I was on the patio this morning and practiced the following forms:
- Chen 19
- Chen 38
- Laojia Yilu
- Laojia Erlu
- Xinjia Yilu
- Chen Straight Sword
- Chen Broadsword
By the end of Xinjia Yilu, I was sweating like a pig (it's going to be in the low 80's today in beautiful Tampa and I'll sweat at the drop of a hat) and I was reminded of a tournament I attended a few years ago when I decided not to seek a trophy but to showcase Chen Tai Chi for the local crowd. I have a lot of trophies, so in recent years I've tried to perform Chen Tai Chi and Bagua just to publicize the arts before large crowds who don't realize the internal arts are, in fact, martial arts.

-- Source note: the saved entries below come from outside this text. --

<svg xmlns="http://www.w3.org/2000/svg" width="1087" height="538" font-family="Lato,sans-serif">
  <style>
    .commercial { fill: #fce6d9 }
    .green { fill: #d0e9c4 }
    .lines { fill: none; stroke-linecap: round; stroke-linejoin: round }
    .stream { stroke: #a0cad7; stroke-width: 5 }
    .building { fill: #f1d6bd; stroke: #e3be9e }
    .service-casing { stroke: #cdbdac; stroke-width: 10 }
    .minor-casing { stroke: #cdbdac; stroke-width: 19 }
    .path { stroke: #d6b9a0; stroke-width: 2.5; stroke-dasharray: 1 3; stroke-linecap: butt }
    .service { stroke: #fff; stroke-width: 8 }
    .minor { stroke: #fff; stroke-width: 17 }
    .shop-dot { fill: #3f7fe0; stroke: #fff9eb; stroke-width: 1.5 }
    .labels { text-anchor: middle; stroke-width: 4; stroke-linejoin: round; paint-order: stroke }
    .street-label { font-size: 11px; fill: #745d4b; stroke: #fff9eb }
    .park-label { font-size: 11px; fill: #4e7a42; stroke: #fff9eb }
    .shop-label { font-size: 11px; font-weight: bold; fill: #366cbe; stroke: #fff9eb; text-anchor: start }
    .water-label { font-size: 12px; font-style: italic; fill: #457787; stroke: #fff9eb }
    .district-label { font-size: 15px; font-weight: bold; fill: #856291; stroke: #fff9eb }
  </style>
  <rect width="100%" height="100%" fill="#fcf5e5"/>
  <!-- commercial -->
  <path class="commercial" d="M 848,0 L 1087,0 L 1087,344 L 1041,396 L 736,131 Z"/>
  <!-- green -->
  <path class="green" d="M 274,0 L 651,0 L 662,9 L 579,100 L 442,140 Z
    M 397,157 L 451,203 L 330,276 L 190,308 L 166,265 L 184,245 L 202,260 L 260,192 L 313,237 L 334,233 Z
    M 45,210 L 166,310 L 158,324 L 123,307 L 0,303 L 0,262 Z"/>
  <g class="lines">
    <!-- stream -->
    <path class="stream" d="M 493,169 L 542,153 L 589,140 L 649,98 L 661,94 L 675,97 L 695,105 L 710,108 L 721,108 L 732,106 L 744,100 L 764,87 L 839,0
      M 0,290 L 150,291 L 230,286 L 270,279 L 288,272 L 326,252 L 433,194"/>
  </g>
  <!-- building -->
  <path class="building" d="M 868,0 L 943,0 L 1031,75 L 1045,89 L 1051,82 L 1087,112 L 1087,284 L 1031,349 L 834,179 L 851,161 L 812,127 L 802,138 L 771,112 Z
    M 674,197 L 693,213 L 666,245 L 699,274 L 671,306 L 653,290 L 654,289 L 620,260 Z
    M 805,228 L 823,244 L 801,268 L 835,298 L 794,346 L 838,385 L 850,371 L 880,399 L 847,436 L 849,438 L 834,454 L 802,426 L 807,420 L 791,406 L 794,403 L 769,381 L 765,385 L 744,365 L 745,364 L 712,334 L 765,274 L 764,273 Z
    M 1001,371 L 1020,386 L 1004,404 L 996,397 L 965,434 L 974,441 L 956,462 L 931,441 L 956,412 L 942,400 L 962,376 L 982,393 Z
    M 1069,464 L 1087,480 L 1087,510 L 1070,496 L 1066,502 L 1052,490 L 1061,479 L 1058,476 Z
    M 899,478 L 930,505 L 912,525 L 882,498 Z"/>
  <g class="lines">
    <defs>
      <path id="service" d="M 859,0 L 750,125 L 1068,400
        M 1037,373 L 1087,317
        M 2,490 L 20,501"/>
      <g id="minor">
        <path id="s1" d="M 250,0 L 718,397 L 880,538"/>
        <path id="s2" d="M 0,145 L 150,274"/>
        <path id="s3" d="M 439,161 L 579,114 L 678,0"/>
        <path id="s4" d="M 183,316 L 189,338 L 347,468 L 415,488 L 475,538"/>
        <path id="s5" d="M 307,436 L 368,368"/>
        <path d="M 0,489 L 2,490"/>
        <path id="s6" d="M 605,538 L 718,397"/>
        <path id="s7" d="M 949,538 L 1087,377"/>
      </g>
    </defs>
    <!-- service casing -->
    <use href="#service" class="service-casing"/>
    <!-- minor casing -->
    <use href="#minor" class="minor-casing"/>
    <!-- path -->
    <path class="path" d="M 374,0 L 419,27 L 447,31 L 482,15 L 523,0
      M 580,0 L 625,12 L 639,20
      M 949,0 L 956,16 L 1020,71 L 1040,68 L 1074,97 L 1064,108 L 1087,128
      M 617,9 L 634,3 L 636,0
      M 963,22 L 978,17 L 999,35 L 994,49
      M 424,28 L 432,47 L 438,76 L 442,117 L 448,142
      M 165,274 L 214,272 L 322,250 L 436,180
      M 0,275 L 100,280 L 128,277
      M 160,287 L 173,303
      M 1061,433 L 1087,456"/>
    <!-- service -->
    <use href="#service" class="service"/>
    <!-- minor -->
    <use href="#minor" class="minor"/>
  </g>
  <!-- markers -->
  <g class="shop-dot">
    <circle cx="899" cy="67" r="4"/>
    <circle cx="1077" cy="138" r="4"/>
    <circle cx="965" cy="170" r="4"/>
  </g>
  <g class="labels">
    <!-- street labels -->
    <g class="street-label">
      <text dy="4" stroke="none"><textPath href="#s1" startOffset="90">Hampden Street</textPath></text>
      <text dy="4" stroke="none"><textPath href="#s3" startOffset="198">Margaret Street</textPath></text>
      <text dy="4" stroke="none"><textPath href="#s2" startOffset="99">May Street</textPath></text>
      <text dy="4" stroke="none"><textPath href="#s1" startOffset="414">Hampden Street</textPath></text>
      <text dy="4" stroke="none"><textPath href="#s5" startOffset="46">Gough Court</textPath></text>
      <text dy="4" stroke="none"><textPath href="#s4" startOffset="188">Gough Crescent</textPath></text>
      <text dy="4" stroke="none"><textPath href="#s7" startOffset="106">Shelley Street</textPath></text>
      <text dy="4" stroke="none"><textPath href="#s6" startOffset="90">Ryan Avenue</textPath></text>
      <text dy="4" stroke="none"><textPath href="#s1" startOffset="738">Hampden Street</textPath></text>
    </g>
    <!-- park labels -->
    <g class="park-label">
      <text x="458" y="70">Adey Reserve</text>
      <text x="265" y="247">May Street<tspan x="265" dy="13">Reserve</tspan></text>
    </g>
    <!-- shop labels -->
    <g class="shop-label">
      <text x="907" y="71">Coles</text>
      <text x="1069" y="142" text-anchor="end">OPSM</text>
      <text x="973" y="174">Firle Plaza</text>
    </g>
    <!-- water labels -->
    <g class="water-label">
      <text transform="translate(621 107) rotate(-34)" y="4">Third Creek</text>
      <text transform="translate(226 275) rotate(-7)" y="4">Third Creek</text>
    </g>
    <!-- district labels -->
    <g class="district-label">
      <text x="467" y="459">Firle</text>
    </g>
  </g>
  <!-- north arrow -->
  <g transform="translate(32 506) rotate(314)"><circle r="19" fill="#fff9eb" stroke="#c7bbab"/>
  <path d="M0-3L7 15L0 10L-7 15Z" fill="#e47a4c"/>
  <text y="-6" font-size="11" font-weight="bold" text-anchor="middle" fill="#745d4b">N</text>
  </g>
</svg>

I warmed up in the already warm room, and did the Chen 38 for the judges and the audience, with a little extra fajing. This was a few years ago, before any of them had seen any Tai Chi performed at all in mixed martial arts tournaments, so as I expected, I didn't win a trophy. But I noticed one karate guy (who was usually quite full of himself) scored me very low. Afterwards, he came up to me and said, "I would have scored you higher but you were sweating. There's no sweating in Tai Chi."
Obviously, he's never been in a Chen class when you hold stances until you collapse. But that's the sort of thing you run into when you introduce this art in an external tournament scene.
It's worth it to go through that kind of thing. I began doing more Chen in the empty hand forms divisions, going up against karate, TKD and external kung fu competitors. Each year, judges began appreciating it more as a martial art, and each year I began placing higher in the judging.
I do Hsing-I when I'm after first place. :)
So I was chuckling a little to myself this morning while practicing, feeling the sweat drip down my chest. If you don't sweat when practicing Tai Chi, you're not working hard enough.